A move toward splashy graphics
Maricle and Allen say they’ve both seen a trend in the past decade that clients are spending more money on their flooring graphics packages. “We have seen the graphics packages change, and different ways to apply the graphics,” Maricle says.
Allen says his company in Texas, which he started in 1997, has helped rural communities transform their basic courts into splashy surfaces. “We started off with small schools, and a lot of these rural communities, they had a basic court,” Allen says. “We brought in big oversized logos, letters. We have a process that we do that we call bleaching on every one of our floors. We just tried to bring that stuff in to give the rural community kids a gym that they see on TV.”
Maricle says Cincinnati is also working on a few high school floors that look less like a prep floor and more like the pros. “A couple of the high school floors that we’re doing, the graphics package has been thought out, looked at, evaluated and re-evaluated — that has come out with some really cool graphics that we haven’t done a lot of, with different stains. And we do colored stains that are pretty unique.”

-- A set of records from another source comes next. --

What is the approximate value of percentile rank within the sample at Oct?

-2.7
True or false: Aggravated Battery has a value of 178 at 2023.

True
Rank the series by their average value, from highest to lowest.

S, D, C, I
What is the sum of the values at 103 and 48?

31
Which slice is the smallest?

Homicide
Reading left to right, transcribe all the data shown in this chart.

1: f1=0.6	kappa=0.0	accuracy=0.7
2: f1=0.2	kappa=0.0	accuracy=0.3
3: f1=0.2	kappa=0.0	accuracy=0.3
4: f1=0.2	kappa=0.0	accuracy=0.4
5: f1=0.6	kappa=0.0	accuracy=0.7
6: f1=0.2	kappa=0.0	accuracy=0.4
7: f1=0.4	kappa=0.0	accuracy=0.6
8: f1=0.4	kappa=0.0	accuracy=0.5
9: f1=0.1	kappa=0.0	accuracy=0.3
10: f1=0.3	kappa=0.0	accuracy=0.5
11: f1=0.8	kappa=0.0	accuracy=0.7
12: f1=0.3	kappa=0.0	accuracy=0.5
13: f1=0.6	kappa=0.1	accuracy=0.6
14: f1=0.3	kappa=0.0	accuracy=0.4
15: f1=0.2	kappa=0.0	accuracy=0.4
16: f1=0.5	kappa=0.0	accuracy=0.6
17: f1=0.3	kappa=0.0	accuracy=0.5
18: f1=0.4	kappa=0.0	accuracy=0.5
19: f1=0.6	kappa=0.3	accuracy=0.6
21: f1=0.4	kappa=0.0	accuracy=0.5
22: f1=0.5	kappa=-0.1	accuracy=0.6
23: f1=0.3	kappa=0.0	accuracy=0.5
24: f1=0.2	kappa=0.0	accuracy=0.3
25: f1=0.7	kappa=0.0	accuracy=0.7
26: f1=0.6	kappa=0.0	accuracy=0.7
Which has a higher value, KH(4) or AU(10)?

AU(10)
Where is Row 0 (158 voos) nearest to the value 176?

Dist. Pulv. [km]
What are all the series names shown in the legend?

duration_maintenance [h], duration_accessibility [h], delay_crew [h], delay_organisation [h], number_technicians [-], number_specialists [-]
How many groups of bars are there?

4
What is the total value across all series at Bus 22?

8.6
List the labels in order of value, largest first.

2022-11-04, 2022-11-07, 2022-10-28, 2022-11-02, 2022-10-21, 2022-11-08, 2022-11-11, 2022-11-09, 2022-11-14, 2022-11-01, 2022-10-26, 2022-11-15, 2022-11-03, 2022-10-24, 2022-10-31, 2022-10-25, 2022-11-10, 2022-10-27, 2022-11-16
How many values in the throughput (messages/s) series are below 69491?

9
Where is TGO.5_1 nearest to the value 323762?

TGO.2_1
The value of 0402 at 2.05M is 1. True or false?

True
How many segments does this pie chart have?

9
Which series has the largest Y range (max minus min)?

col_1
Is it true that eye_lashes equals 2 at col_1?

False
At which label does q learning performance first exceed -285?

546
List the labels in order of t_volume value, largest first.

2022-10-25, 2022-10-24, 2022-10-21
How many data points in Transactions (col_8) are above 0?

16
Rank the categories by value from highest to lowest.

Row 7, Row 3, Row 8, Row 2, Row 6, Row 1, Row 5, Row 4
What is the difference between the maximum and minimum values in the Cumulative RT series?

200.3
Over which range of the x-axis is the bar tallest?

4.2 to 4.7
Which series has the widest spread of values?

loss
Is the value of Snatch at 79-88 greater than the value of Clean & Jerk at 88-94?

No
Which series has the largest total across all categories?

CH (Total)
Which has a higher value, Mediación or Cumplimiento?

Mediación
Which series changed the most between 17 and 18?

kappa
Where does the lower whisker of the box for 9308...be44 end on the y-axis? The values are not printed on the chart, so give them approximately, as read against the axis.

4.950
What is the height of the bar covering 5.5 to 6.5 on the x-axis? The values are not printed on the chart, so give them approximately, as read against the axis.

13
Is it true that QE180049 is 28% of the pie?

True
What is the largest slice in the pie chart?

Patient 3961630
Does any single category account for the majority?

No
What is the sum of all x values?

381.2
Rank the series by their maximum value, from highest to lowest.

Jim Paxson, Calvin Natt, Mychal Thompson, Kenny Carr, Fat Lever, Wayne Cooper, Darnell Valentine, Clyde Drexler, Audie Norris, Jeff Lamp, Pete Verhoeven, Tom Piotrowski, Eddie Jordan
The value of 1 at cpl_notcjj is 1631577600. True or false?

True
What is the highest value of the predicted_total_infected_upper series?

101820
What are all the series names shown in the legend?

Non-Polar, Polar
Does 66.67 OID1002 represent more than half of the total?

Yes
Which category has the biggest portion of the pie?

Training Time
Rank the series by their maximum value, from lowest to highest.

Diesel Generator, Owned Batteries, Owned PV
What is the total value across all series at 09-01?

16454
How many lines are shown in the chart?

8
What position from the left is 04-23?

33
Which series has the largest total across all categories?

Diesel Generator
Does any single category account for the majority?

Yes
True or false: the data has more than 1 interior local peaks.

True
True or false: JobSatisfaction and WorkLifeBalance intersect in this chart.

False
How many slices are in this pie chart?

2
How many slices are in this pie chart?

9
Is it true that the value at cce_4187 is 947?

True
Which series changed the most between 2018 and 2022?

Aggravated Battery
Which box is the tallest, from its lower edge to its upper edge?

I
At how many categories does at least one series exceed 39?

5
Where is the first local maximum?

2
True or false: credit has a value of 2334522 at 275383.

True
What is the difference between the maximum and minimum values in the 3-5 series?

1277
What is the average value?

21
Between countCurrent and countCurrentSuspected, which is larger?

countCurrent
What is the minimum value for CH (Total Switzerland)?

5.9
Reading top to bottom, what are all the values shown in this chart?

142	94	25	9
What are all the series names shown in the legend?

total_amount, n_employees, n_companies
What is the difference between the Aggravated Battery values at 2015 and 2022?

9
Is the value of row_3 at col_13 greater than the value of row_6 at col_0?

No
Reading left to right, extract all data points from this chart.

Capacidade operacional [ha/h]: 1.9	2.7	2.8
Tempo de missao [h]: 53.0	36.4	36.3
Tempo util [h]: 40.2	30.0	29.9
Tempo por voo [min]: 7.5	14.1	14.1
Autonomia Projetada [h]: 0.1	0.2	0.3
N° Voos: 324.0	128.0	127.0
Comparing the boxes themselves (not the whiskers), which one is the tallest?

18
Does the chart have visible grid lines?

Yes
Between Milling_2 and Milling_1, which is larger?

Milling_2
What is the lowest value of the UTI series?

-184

Staining has gained popularity for sports flooring because it can keep the wood looking pristine, longer. “I think it’s come from a number of reasons,” says Maricle. “For us in particular, in our part of the country, the floor moves a lot, expands and contracts. When you put a solid painted area, when the floor expands and contracts, it’ll fracture that paint, and many of the owners aren’t crazy about the paint fracturing. There’s nothing we can do; the paint isn’t going to hold the floor together. The difference between painting it and staining it is that those [stained] colors remain fast.”
Staining is a little more expensive than painting, but Maricle says that if a client is considering a design with solid-colored areas, he’ll discuss staining versus painting options.
A few routine maintenance steps — avoiding moisture on the floor and not using power scrubbers that require water — can help operators keep their sports floors looking spiffy. And while gyms can’t avoid some accidents, such as water on their floor, there are the avoidable offenders — back to tape: “We just cringe when we walk in” and see tape, Allen explains. “My guys are all trained, and they’ll try to pull the tape up slowly, and to use mineral spirits to weaken the tackiness of it, but you never know. I’ve had it where it didn’t peel any finish — and I’ve had them peel every bit of it off all the way to the raw wood.”
Previous to his flooring career, Allen was a coach himself (who confesses to using tape at the time), and says he has found multiple ways to help coaches run drills without putting offensive adhesive down on the finish. One way is to paint lines for certain drills in a color the student-athletes can see on the floor — such as tan on a light-colored floor — that the coach can use during practice, but that’s not visible from the stands on game day. He also suggests dry erase marker can be used for more temporary or flexible drill outlining. But the risk of getting tape-related damage is that “most of the time, it’s deep and the only way you’re ever going to make that look right again is to resurface the gym.”